Circoncision et clitoridectomie chez les Dogon sont les manifestations du renoncement définitif à l’androgynie. On peut aussi se reporter au mythe de l’origine de l’espèce humaine que raconte Aristophane dans le Banquet de Platon : « mâles, femelles ou androgynes, les êtres humains étaient sphériques, d’une force et d’une vigueur extraordinaires. Dans leur audace, ils tentèrent d’escalader le ciel pour combattre les dieux. Zeus les coupa en deux comme on coupe un œuf avec un cheveu (Platon, Le Banquet, 190d) ».
La statuaire dogon offre la même codification que l’homme de Vitruve dans l’allusion et les références à l’androgynie; là où l’on donne une chevelure épaisse et tombante au personnage du dessin de Léonardo de Vinci, les Dogon montreront des seins et une barbe, ou d’autres attributs se rapportant aux deux sexes. Ainsi, comme le mentionne F. Michel-Jones, dans la tradition dogon, « nombre de statuettes cultuelles et ornementales sont hermaphrodites de façon évidente, par la conjugaison d’un sexe masculin et de caractères sexuels secondaires féminins tels que les seins, ou de manière symbolique, par des accessoires et attributs divers. L’échantillon assemblé pour notre étude de la statuaire dogon en comporte plusieurs spécimens. La planche VIII présente une statuette où coexistent seins et labret, éléments féminins, barbe et bonnet à chevrons hogonaux, éléments masculins; celle de la planche XVIII montre d’une part une arête nasale dans le prolongement de la tresse médiane (rappel de la crête dorsale féminine), d’autre part, une série de huit incisions latérales, compromis possible entre l’extension stylistique des scarifications temporales, et la figuration de la coiffure Kou-Tari (dans les deux cas parures féminines). Or, les parties génitales sont explicitement masculines » (Retour aux Dogon, p. 69).

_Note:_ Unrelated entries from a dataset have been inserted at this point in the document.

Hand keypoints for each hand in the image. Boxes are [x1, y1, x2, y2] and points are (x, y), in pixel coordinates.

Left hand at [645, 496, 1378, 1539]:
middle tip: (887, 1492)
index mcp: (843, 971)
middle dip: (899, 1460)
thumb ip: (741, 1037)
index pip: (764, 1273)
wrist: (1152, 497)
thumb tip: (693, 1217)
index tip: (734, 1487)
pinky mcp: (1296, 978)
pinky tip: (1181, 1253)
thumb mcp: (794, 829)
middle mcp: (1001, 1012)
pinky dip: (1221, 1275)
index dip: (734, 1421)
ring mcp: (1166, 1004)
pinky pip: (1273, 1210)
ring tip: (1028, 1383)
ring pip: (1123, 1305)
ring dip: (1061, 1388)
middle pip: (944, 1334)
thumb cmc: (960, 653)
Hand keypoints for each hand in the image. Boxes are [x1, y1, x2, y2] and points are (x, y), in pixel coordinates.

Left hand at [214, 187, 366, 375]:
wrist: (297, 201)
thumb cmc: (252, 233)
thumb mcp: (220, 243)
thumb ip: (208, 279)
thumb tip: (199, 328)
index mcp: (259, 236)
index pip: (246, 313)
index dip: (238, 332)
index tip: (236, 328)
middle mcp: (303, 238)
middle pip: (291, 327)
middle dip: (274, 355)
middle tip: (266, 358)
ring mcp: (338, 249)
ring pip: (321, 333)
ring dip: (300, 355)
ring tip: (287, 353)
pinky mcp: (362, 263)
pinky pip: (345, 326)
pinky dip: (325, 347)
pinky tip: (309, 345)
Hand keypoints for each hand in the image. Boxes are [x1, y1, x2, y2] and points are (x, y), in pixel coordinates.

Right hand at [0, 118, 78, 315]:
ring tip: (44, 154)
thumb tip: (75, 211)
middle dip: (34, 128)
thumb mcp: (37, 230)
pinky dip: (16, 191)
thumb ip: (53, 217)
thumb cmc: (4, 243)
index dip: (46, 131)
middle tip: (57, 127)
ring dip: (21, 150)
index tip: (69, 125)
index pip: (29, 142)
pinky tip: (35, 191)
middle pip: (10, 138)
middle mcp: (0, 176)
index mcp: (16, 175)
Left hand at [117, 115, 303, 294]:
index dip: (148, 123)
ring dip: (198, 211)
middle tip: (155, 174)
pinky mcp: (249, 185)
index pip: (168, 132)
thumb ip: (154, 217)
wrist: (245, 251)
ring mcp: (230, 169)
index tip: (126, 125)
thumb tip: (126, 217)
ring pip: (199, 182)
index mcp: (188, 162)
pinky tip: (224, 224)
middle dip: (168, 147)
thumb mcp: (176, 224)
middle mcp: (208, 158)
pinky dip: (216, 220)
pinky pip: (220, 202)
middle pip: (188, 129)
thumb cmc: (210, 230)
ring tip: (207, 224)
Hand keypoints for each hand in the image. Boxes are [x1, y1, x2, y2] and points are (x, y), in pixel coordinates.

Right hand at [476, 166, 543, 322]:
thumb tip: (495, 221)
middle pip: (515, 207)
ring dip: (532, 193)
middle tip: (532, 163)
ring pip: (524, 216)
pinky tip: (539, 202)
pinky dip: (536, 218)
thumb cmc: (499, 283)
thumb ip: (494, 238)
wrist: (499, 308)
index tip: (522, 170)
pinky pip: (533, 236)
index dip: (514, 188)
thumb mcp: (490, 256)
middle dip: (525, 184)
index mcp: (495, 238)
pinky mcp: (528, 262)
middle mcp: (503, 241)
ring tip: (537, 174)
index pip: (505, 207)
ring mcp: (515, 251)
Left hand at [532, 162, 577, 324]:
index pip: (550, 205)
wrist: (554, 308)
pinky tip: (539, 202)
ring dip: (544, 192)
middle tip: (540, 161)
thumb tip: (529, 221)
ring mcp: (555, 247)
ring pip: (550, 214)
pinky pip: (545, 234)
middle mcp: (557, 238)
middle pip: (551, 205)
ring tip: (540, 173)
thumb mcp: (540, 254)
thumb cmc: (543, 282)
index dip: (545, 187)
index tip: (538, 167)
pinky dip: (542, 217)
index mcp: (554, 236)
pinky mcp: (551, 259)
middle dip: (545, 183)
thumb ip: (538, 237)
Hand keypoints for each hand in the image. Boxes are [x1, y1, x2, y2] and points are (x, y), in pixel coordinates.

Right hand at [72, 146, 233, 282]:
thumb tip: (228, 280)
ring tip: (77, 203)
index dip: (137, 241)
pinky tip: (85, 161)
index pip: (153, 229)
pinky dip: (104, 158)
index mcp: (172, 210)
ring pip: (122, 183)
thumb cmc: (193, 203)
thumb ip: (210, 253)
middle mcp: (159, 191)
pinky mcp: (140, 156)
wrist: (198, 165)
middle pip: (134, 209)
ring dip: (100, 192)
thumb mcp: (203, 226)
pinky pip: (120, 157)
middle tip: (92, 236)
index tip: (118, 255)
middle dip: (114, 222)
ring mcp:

La coiffure et le sexe, comme chez l’homme vitruvien, servent l’expression de l’androgynie. Cette tradition peut aussi expliquer les statues du Nebty Akhenaton qui revêtent explicitement un caractère androgyne, à l’image du dieu issu du culte réformé qu’il aura élevé à Tell-Amarna. Les seins gonflés de la statuaire pharaonique peuvent attestés de cette volonté de poser comme le père et la mère de l’humanité ainsi que le proposent les textes amarniens. S. Ratie note à ce propos que: « les statues du roi accentueront volontairement et probablement sous son ordre même sa morphologie féminine. En particulier celles qui le représentent totalement asexué » (La Reine Hatchepsout, sources et problèmes, p. 317).